Your team should be ready to discuss and should have a plan to:
» Have standby statements if client data were lost or stolen. This includes a list of frequently asked questions and answers that can always be modified based on the incident.
» Have a brief email ready for delivery to clients once you are informed and receive approval from your B/D about communicating. Research by the Ponemon Institute suggests that companies that have been targeted in a data breach knew about it for 10.9 days on average before that organization enacted a meaningful response. In a world of “now,” this is unacceptable.
» Be ready with a “shadow website” that would be placed parallel to your agency’s website with updates on how to contact LifeLock or other security companies and how to report any questions or concerns to authorities in the event of a massive breach announced by any of the companies with whom you write business.
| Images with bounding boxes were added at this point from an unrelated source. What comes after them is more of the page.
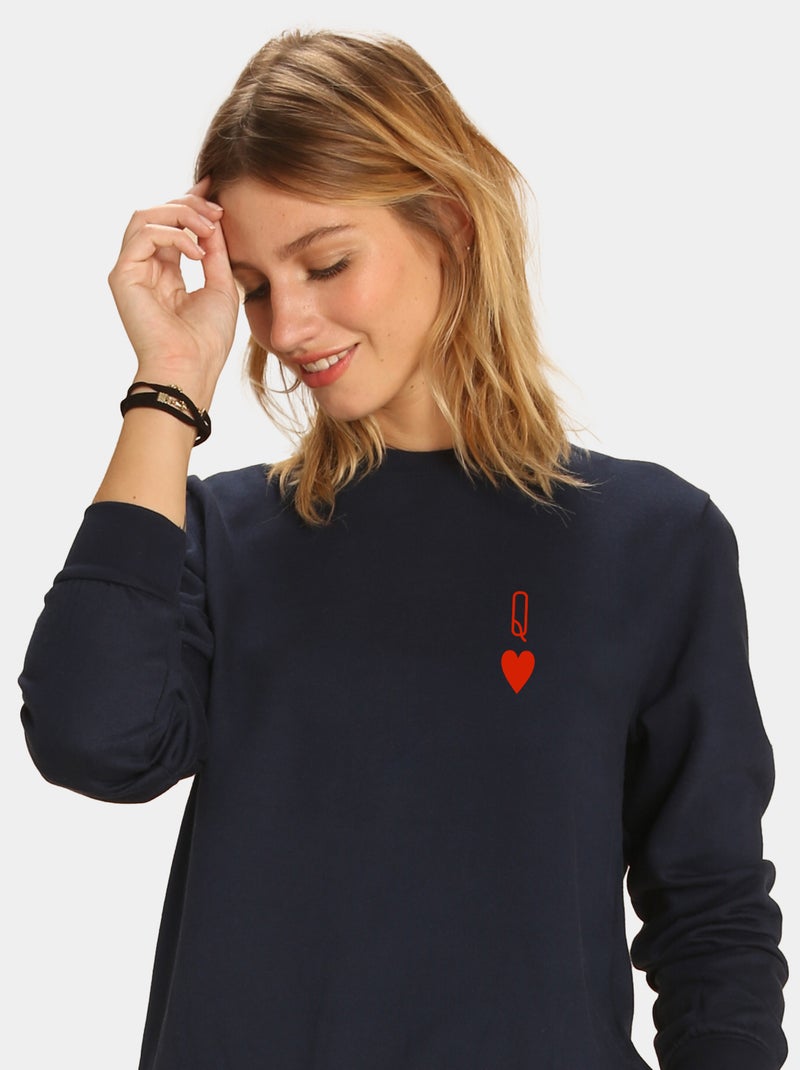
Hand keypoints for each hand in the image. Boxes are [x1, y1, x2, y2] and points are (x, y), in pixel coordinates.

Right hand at [108, 178, 239, 407]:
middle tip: (217, 211)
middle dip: (189, 204)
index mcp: (166, 272)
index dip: (189, 201)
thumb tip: (214, 219)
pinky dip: (172, 234)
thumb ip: (216, 252)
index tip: (212, 187)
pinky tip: (196, 250)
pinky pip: (143, 234)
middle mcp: (145, 268)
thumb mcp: (221, 286)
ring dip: (180, 213)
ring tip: (208, 228)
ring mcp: (131, 270)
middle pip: (157, 213)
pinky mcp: (122, 275)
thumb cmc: (207, 339)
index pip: (172, 225)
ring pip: (145, 216)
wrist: (191, 368)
The time to seek approval on wording from compliance will not be when Fox News or CNN announces the breach. While your home office will push back and say, “We have that covered,” it will not be able to take your calls when a national story unfolds. Make the home office staff earn their salaries now.
» Review your errors and omissions and directors and officers policies now to determine what exposure you may have if there is a data breach. Remember that employee data within your human resources database is as potentially exposed as client or underwriting information. Separate information technology coverage is available to most insurance professionals from your underwriter. The cost of that coverage, while high, will likely only surge in the next year. My recommendation is that you consider locking in a rate for a multiyear policy from a quality carrier. Negotiate hard, as prices vary widely depending upon the number of policies you have within your practice.
Charisma is a quality but it is only one of several needed in order to be instrumental in guiding your practice through a storm. Think about an airline pilot who is aware of storms around him. He turns to the co-pilot and must consider not only Federal Aviation Administration and weather data but also what he sees and observes. The co-pilot, looking at the same radar screen, says that she is aware of what other pilots are saying and that a change in plans is prudent.
That is precisely what is happening in the insurance industry. The radar screen is showing us situations in other industries. You’re the pilot.
Now act like one and get us around, and through, this storm.